While attempting to hide from the counselors, Cyril takes
refuge in a doctor’s office, and, when they find him there, rather
than allow them to lead him away, he seizes hold of a woman in the
doctor’s waiting room. “You can hold me,” she says to him mildly,
“but not so tight.” This turns out to be Samantha (Cécile De
France), who runs her own hair-dressing salon. It’s a nice touch
that this stranger becomes, quite gratuitously, the missing reality
principle in Cyril’s life, first by tracking down and buying back
the bike for him and, then, by proving to him that his missing dad
had sold it. As the attachment between Samantha and Cyril
grows, she also helps him hunt down his father, who has moved to
another city and taken a job in a restaurant, and then she insists
that dad tell Cyril the truth — that he wants no more to do with
him — rather than stringing him along with vague promises of
telephoning some day.
I didn’t much mind that no explanation was given for
Samantha’s heroic act of compassion in, essentially, adopting
Cyril, giving him the home he has never known and even rejecting
her own non-Cyril existence in the form of her hapless boyfriend
Gilles (Laurent Caron) when the latter insists she choose between
them. I mind a bit more that Cyril’s father’s cruelty in taking the
opposite tack is similarly unexplained. Granted, such things do
happen for, more or less, no reason at all save common or garden
selfishness and absence of conscience. But the effect on the film
of making his father and, indeed, everyone else in Cyril’s life
morally uninteresting, is to put all of the dramatic weight onto
the boy himself, and to make all the dramatic tension take place
inside his poor little head. It’s too much. He is reduced to his
pathos — which is just another way of stifling him as the “actual
person” he must eventually turn out to be.

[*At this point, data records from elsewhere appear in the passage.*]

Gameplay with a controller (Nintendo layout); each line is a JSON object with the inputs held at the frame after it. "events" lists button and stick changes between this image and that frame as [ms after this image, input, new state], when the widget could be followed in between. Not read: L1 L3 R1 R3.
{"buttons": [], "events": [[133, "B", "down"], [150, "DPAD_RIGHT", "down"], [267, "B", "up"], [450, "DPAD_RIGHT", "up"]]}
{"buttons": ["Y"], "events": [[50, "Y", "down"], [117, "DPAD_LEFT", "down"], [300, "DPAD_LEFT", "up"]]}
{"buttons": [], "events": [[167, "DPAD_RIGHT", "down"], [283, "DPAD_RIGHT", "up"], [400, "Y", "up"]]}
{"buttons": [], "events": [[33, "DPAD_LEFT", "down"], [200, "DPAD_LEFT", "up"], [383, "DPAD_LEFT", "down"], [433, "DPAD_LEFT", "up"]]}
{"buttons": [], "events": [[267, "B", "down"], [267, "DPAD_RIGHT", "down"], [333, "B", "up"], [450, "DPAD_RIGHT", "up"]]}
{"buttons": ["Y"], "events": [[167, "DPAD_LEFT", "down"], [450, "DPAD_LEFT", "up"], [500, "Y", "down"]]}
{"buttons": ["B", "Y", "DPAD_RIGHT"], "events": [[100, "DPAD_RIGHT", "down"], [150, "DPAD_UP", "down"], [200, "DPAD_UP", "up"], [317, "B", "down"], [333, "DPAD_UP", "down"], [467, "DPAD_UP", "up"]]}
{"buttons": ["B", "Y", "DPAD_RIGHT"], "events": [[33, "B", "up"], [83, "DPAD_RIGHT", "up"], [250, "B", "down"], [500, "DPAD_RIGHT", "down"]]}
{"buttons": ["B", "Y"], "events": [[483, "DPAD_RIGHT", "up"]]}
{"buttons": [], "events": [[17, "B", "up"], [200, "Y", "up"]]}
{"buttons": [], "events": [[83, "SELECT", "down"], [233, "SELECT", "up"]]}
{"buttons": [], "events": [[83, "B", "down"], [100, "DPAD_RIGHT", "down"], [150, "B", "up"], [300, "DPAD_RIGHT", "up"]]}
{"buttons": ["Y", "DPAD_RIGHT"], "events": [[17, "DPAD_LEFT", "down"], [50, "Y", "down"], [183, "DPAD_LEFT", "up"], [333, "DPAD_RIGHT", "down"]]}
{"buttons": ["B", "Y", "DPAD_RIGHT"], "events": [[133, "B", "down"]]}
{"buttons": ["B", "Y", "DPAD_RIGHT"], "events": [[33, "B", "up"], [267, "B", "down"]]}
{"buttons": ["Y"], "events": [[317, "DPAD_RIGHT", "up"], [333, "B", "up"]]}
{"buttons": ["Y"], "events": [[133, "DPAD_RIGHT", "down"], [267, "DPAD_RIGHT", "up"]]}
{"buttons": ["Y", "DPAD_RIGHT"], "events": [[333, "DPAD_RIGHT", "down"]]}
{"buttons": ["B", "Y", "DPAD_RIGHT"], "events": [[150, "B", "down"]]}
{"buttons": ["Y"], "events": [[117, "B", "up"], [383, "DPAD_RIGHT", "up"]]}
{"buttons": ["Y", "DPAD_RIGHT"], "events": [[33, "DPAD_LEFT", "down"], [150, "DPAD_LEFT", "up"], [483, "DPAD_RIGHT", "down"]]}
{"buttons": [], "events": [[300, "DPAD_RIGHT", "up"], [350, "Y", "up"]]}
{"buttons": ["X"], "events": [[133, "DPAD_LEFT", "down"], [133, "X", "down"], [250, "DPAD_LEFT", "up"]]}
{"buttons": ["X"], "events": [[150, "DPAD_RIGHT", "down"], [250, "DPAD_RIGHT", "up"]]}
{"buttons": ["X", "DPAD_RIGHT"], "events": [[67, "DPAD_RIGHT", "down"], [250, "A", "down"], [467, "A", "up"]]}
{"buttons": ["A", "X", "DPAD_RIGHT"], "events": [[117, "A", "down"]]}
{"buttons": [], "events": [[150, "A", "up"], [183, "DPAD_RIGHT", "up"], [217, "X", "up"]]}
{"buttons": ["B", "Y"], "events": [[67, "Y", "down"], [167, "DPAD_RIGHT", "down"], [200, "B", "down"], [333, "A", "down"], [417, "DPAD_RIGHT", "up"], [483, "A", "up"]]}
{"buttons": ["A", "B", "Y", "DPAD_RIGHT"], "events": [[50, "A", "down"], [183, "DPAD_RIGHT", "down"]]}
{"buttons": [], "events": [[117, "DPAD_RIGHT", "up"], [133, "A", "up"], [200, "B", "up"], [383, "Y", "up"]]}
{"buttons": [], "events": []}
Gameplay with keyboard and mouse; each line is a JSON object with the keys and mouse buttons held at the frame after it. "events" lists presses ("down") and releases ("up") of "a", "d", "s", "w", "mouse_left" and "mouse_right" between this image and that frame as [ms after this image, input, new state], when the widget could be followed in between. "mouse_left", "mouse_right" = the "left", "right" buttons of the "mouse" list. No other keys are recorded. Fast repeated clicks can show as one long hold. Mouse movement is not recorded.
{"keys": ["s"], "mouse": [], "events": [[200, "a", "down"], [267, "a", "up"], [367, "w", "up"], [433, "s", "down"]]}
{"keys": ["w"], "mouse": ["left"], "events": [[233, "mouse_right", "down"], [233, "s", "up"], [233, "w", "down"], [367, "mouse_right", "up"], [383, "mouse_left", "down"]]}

There is also something slightly formulaic about Cyril’s
turning, briefly, to crime under the tutelage of an older lost boy
and gang member calling himself Wes (Egon Di Mateo) after a
video-game character. Wes is also, apparently, fatherless and
motherless and lives with invalid grandparents. This may be an
example of the sort of social breakdown to be expected when
families break up, but it does its bit, too, to take away
individuality and moral agency from everyone except Cyril, the poor
victim of it all. Master Doret does such a good job in giving us
the boy’s pathos of loss and the intensity with which he feels it,
along with everything else, that he, along with Mlle. De France’s
portrait of adult goodness, makes the movie worth seeing. But it is
less good than it would have been if he hadn’t had to carry that
enormous load of feeling all by himself.